» Work request: The answer must be every line of the records below that holds the word "START".

» Data records:
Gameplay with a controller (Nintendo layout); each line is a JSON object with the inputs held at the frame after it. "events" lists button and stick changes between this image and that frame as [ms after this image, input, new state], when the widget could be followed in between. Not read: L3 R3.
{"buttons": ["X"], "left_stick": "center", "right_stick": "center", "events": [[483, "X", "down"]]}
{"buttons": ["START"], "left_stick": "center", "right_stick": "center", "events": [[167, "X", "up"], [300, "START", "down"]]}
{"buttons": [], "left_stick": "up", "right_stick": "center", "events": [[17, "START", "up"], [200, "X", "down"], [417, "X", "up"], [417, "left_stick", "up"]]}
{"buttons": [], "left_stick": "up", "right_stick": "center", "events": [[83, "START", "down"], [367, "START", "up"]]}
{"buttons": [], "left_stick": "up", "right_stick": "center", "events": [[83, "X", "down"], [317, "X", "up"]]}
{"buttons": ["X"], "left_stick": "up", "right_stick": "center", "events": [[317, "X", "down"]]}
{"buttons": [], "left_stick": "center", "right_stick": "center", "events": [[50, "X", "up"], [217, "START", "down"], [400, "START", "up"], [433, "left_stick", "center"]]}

» Reply to the task:
{"buttons": ["START"], "left_stick": "center", "right_stick": "center", "events": [[167, "X", "up"], [300, "START", "down"]]}
{"buttons": [], "left_stick": "up", "right_stick": "center", "events": [[17, "START", "up"], [200, "X", "down"], [417, "X", "up"], [417, "left_stick", "up"]]}
{"buttons": [], "left_stick": "up", "right_stick": "center", "events": [[83, "START", "down"], [367, "START", "up"]]}
{"buttons": [], "left_stick": "center", "right_stick": "center", "events": [[50, "X", "up"], [217, "START", "down"], [400, "START", "up"], [433, "left_stick", "center"]]}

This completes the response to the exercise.